• _TASK INPUTS_

= = = = = = =

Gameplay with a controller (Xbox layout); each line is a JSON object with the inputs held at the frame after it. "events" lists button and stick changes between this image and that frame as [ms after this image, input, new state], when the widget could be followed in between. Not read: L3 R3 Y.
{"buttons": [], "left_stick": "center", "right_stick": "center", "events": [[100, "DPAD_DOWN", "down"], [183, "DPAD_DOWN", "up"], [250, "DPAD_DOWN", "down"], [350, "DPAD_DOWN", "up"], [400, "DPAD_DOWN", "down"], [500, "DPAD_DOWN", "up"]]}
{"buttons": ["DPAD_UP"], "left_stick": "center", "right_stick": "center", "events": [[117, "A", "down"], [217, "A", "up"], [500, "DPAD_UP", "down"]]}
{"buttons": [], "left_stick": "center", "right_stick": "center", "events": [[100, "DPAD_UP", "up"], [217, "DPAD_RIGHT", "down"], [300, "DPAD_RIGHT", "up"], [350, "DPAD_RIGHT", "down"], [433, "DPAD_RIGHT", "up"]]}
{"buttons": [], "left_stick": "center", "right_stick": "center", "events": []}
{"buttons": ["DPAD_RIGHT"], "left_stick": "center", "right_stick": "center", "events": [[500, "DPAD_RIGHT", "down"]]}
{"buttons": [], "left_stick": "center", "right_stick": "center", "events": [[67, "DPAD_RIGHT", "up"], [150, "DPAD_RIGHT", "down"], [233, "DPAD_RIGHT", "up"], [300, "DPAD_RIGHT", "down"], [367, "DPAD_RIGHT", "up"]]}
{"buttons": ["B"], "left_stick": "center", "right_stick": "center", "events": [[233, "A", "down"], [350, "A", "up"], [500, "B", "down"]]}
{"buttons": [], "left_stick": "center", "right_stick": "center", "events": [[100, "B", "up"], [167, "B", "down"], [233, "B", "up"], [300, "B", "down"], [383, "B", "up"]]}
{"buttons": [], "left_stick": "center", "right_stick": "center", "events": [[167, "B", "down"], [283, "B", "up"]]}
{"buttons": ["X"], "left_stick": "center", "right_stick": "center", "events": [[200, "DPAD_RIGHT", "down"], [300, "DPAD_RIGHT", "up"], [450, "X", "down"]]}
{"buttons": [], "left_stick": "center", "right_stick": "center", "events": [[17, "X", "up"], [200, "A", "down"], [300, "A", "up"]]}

= = = = = = =

• _WORK REQUEST_
Repeat each record exactly. Omit nothing.

• _SOLVED PROBLEM_
Gameplay with a controller (Xbox layout); each line is a JSON object with the inputs held at the frame after it. "events" lists button and stick changes between this image and that frame as [ms after this image, input, new state], when the widget could be followed in between. Not read: L3 R3 Y.
{"buttons": [], "left_stick": "center", "right_stick": "center", "events": [[100, "DPAD_DOWN", "down"], [183, "DPAD_DOWN", "up"], [250, "DPAD_DOWN", "down"], [350, "DPAD_DOWN", "up"], [400, "DPAD_DOWN", "down"], [500, "DPAD_DOWN", "up"]]}
{"buttons": ["DPAD_UP"], "left_stick": "center", "right_stick": "center", "events": [[117, "A", "down"], [217, "A", "up"], [500, "DPAD_UP", "down"]]}
{"buttons": [], "left_stick": "center", "right_stick": "center", "events": [[100, "DPAD_UP", "up"], [217, "DPAD_RIGHT", "down"], [300, "DPAD_RIGHT", "up"], [350, "DPAD_RIGHT", "down"], [433, "DPAD_RIGHT", "up"]]}
{"buttons": [], "left_stick": "center", "right_stick": "center", "events": []}
{"buttons": ["DPAD_RIGHT"], "left_stick": "center", "right_stick": "center", "events": [[500, "DPAD_RIGHT", "down"]]}
{"buttons": [], "left_stick": "center", "right_stick": "center", "events": [[67, "DPAD_RIGHT", "up"], [150, "DPAD_RIGHT", "down"], [233, "DPAD_RIGHT", "up"], [300, "DPAD_RIGHT", "down"], [367, "DPAD_RIGHT", "up"]]}
{"buttons": ["B"], "left_stick": "center", "right_stick": "center", "events": [[233, "A", "down"], [350, "A", "up"], [500, "B", "down"]]}
{"buttons": [], "left_stick": "center", "right_stick": "center", "events": [[100, "B", "up"], [167, "B", "down"], [233, "B", "up"], [300, "B", "down"], [383, "B", "up"]]}
{"buttons": [], "left_stick": "center", "right_stick": "center", "events": [[167, "B", "down"], [283, "B", "up"]]}
{"buttons": ["X"], "left_stick": "center", "right_stick": "center", "events": [[200, "DPAD_RIGHT", "down"], [300, "DPAD_RIGHT", "up"], [450, "X", "down"]]}
{"buttons": [], "left_stick": "center", "right_stick": "center", "events": [[17, "X", "up"], [200, "A", "down"], [300, "A", "up"]]}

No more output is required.